No company will want to analyse more than 3 or 4 core scenarios, due to the scale of work required. However, it is important that those scenarios are different enough from each other to surface major differences in potential strategic decisions. For example, there are multiple ways to get to a 2oC global outcome. The emissions and temperature outcomes need to be the same, but the “how” varies. It could be that emissions reduction is driven by a subset of highly emitting countries (doing more than others), or evenly spread across every nation. Alternately, we could see dramatic reductions in one industry (e.g. Electric Vehicles) that outpaces others (e.g. Agriculture). When deciding on scenarios, choose and describe pathways that bring out the most important nuances for your company. By way of example, Exhibit 2 shows 4 different emissions trajectories for a generic global industry.
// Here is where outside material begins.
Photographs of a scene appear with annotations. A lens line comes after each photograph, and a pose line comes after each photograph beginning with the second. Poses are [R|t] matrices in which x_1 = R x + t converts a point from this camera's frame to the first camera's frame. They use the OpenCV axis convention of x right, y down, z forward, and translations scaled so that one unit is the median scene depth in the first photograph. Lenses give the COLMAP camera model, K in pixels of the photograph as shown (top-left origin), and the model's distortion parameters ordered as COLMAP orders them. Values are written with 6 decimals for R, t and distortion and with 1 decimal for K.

4. Engage a broad set of experts, iterate often, and synthesize to identify cross-cutting themes and no-regret actions
 

Your business has a wealth of expertise across many functions. Pull in the experts early. Seek input from operations, marketing, finance, climate experts, strategy, capital markets, and government affairs. Start by aligning on scenario selection and key strategic hypotheses. Then systematically work through the major cross-cutting questions. As you align on key findings, and identify new questions, it will be beneficial to engage with the most senior leaders in the business, to test your findings and ensure buy-in. This will allow for essential consensus among key decision makers. More importantly, your senior leaders are likely to have the depth of experience and the most global, strategic view to make the climate scenarios as robust as possible.
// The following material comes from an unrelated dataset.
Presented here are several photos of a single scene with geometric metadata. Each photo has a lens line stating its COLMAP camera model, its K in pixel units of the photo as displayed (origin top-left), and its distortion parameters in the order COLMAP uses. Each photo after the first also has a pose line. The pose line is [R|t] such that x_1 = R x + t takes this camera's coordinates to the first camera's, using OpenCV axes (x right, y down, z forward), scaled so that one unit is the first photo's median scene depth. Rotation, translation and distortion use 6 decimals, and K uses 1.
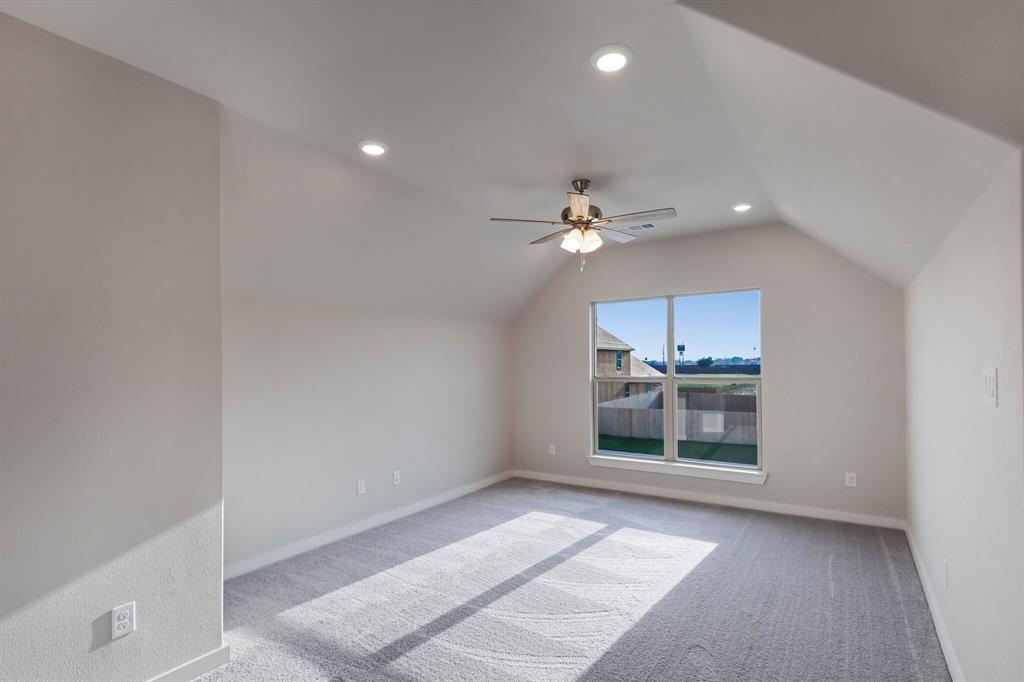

This will be an iterative process. Your hypotheses on strategic question will lead to analysis, then to themes, then to more questions. Over time, it will all coalesce into 2 major outputs. The first will be high level decisions that will be influenced by how global action on climate change evolves. For example, a major capital investment to decarbonise a large facility may be dependent on a high carbon price and the development of critical infrastructure. You’ll need to identify these influences and determine signposts to monitor for them. The second will be ‘no regret’ actions that are positive in any climate scenario. For example, taking part in industry efforts to advance critical technological pilots or develop energy hubs will put your company at the table for critical conversations and demonstrate your commitment to investors and regulators.
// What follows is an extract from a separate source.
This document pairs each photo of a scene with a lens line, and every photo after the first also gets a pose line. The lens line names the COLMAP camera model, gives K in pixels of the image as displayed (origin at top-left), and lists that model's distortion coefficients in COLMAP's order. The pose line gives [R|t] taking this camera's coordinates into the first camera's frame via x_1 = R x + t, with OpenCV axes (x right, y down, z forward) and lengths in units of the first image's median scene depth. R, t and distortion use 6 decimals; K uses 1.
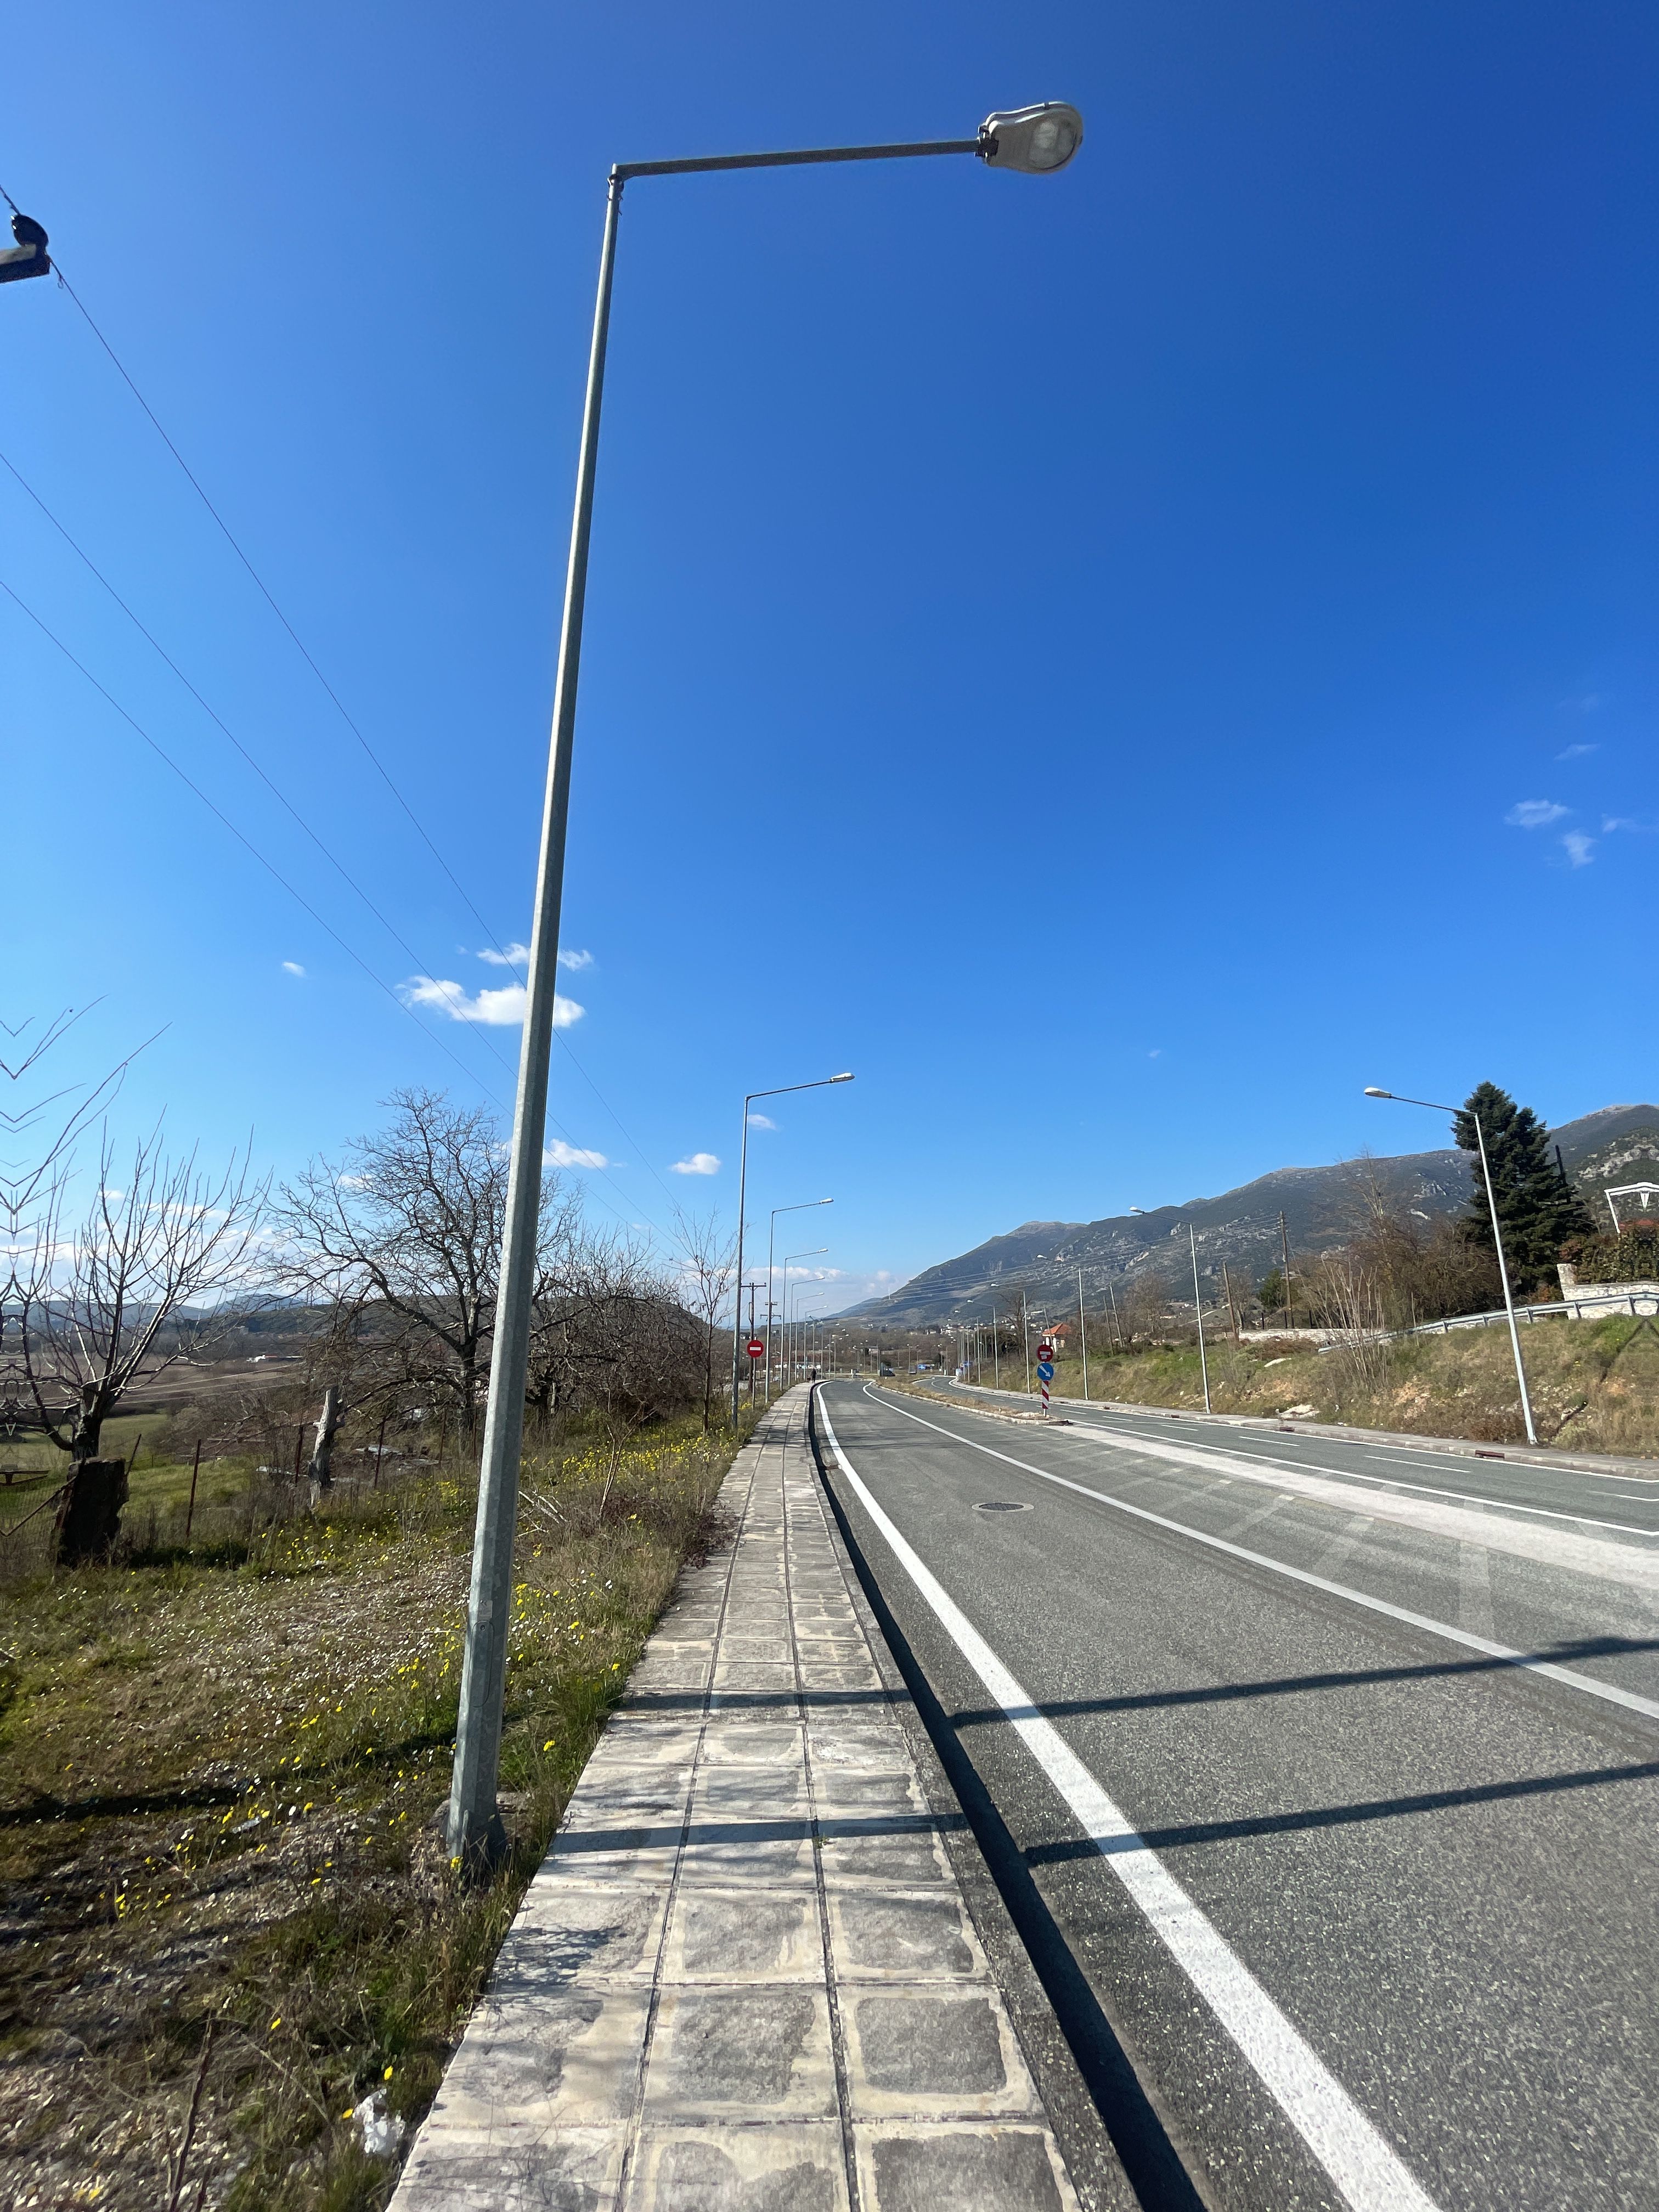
lens RADIAL K [[891.2, 0, 835.0], [0, 891.2, 1100.3], [0, 0, 1]] dist [-0.005771, 0.001181]
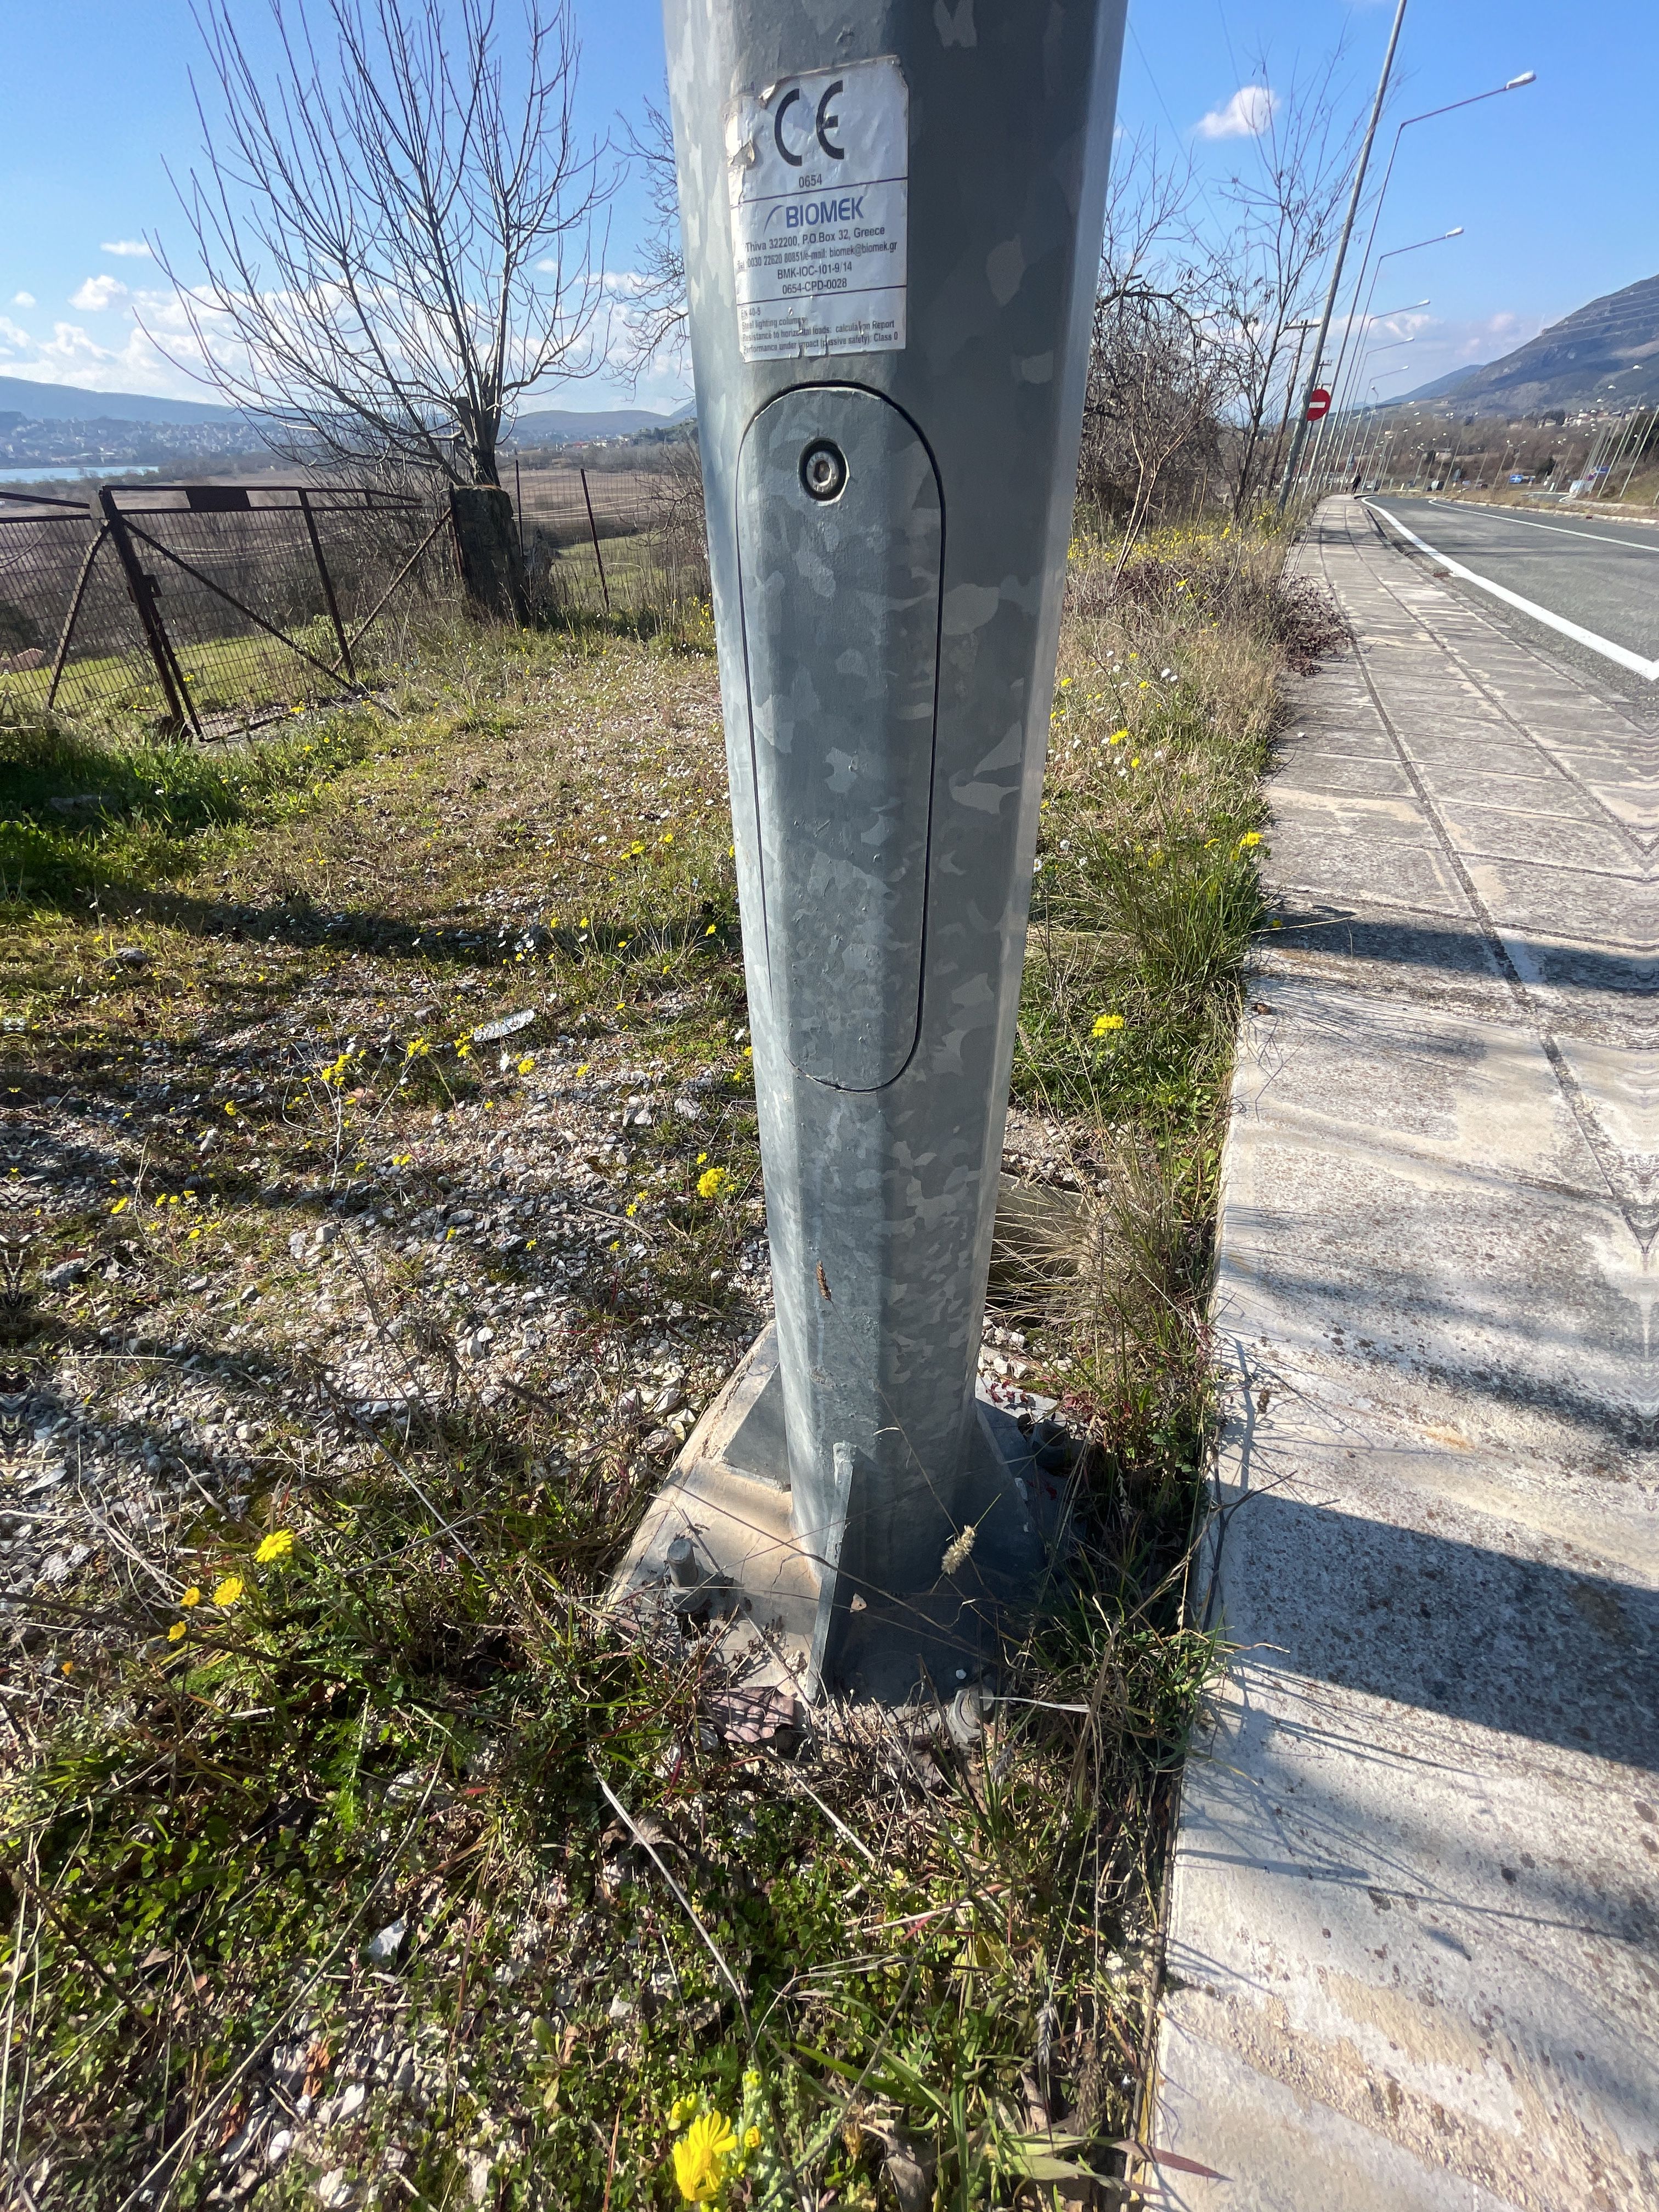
lens RADIAL K [[891.2, 0, 836.4], [0, 891.2, 1101.9], [0, 0, 1]] dist [-0.005771, 0.001181]
pose [[0.897403, 0.250892, -0.362935, -0.240264], [0.126722, 0.641362, 0.756701, 0.393421], [0.422623, -0.725057, 0.543767, 0.628655]]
5. Create a strong climate narrative and embed it in strategic planning processes
 

The final step in your process is to create a structured narrative that describes the outcomes of your climate scenario analysis. The narrative will include the expected effects on key assets, the magnitude of financial impacts, and the key decision points that will be encountered. It will form the backbone of your external communications and engagement. It should also be directly linked into your strategic planning process, by articulating key strategic decisions, now and in the future, as well as no-regrets actions, which feed into specific inputs to financial models that inform future capital decisions.

Climate scenario analysis is a compelling tool for companies to prepare to adapt to an uncertain future, identify ways to strengthen their core business, and demonstrate impact to investors and regulators. Companies that begin now will learn to execute complex analyses of climate impacts on strategy, operating model, performance, and risk profile – a capability that is set to become a competitive advantage in the 21st century.